## TASK
Leaving out the images, return the data below exactly as it is written.

(DATA EXTRACTS Opens)

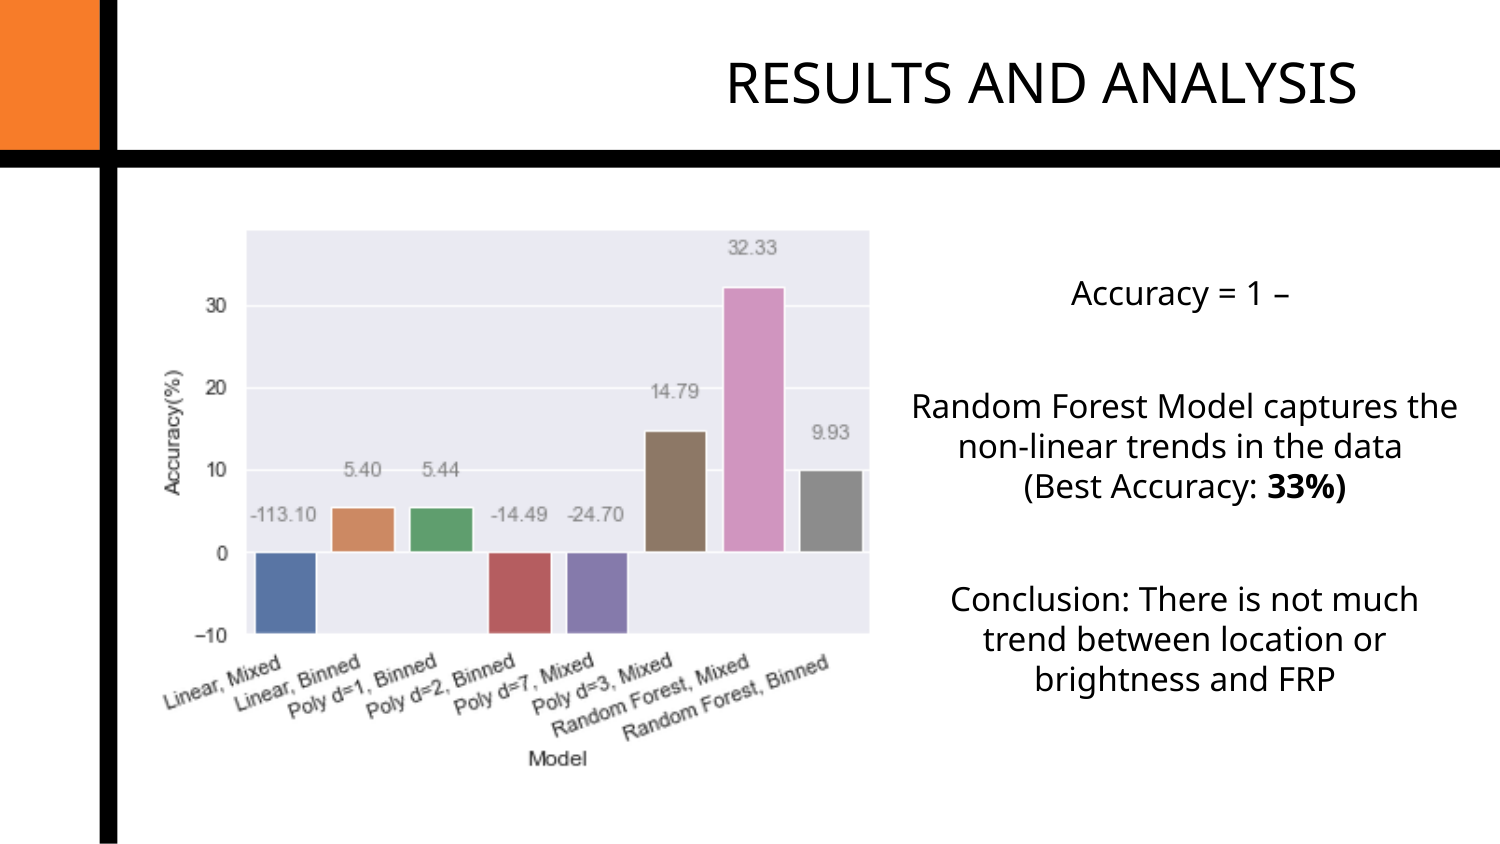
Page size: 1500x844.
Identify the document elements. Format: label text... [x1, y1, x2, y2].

picture [150, 216, 883, 783]
text_box RESULTS AND ANALYSIS [126, 61, 1374, 101]
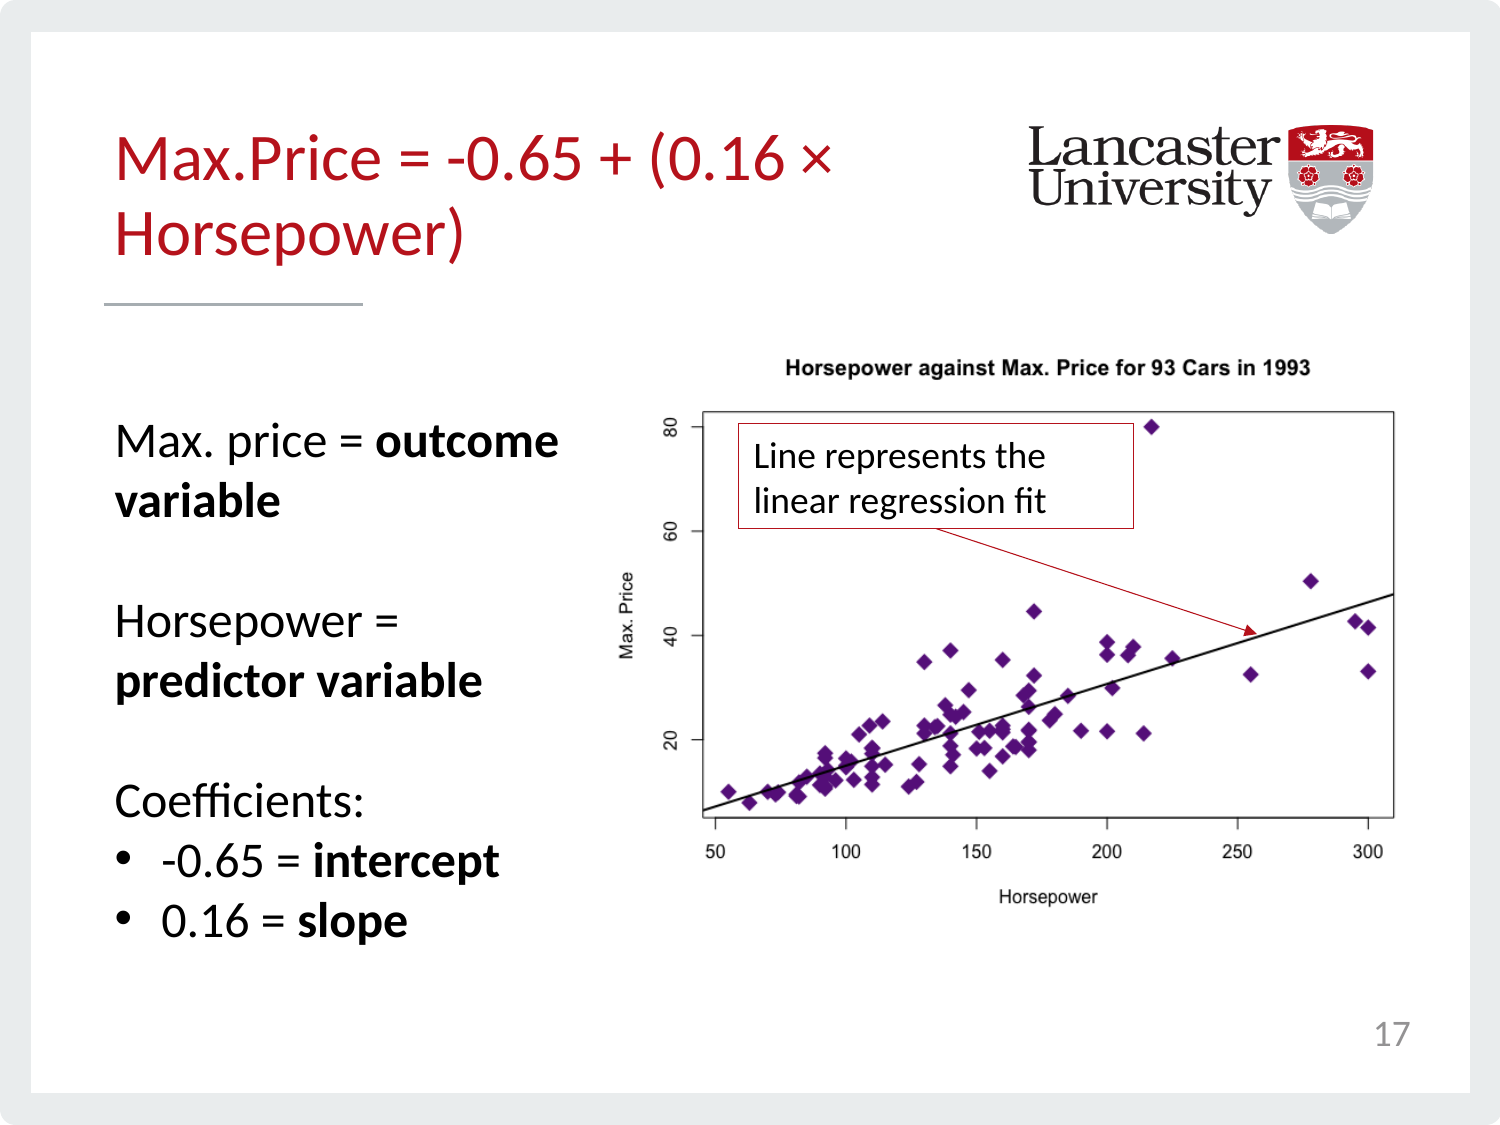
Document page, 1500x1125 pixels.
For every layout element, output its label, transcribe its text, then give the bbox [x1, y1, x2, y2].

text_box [936, 529, 1257, 635]
slide_number 17 [975, 1001, 1426, 1062]
title Max.Price = -0.65 + (0.16 × Horsepower) [99, 109, 976, 278]
text_box Max. price = outcome variable Horsepower = predictor variable Coefficients: -0.65 = intercept 0.16 = slope [99, 399, 614, 955]
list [613, 321, 1440, 931]
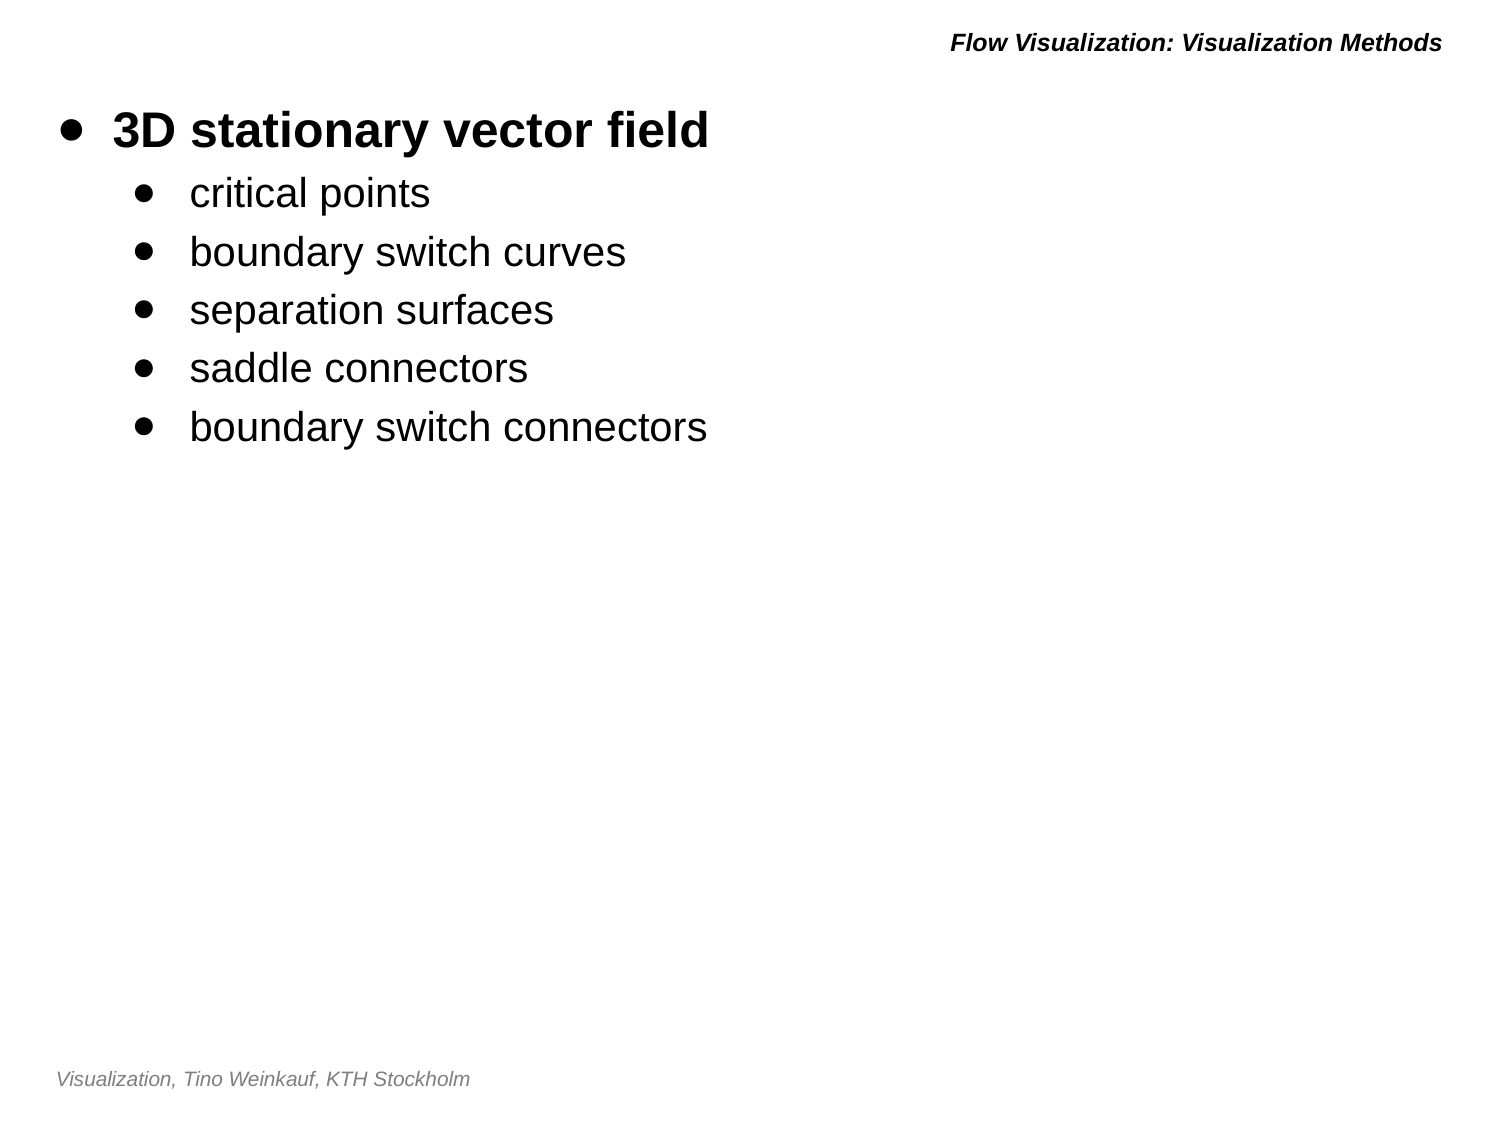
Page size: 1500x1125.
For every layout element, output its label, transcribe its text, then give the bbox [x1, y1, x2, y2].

list 3D stationary vector field critical points boundary switch curves separation surfaces saddle connectors boundary switch connectors [40, 89, 1460, 1036]
title Flow Visualization: Visualization Methods [237, 18, 1460, 67]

(DATA EXTRACTS Closes)

## WORKED SOLUTION
Page size: 1500x844.
Identify the document elements. Format: label text... [x1, y1, x2, y2].

picture [150, 216, 883, 783]
text_box RESULTS AND ANALYSIS [126, 61, 1374, 101]
Document page, 1500x1125 pixels.
For every layout element, output its label, transcribe its text, then give the bbox [x1, y1, x2, y2].

text_box [936, 529, 1257, 635]
slide_number 17 [975, 1001, 1426, 1062]
title Max.Price = -0.65 + (0.16 × Horsepower) [99, 109, 976, 278]
text_box Max. price = outcome variable Horsepower = predictor variable Coefficients: -0.65 = intercept 0.16 = slope [99, 399, 614, 955]
list [613, 321, 1440, 931]
Page size: 1500x1125.
For every layout element, output its label, transcribe its text, then give the bbox [x1, y1, x2, y2].

list 3D stationary vector field critical points boundary switch curves separation surfaces saddle connectors boundary switch connectors [40, 89, 1460, 1036]
title Flow Visualization: Visualization Methods [237, 18, 1460, 67]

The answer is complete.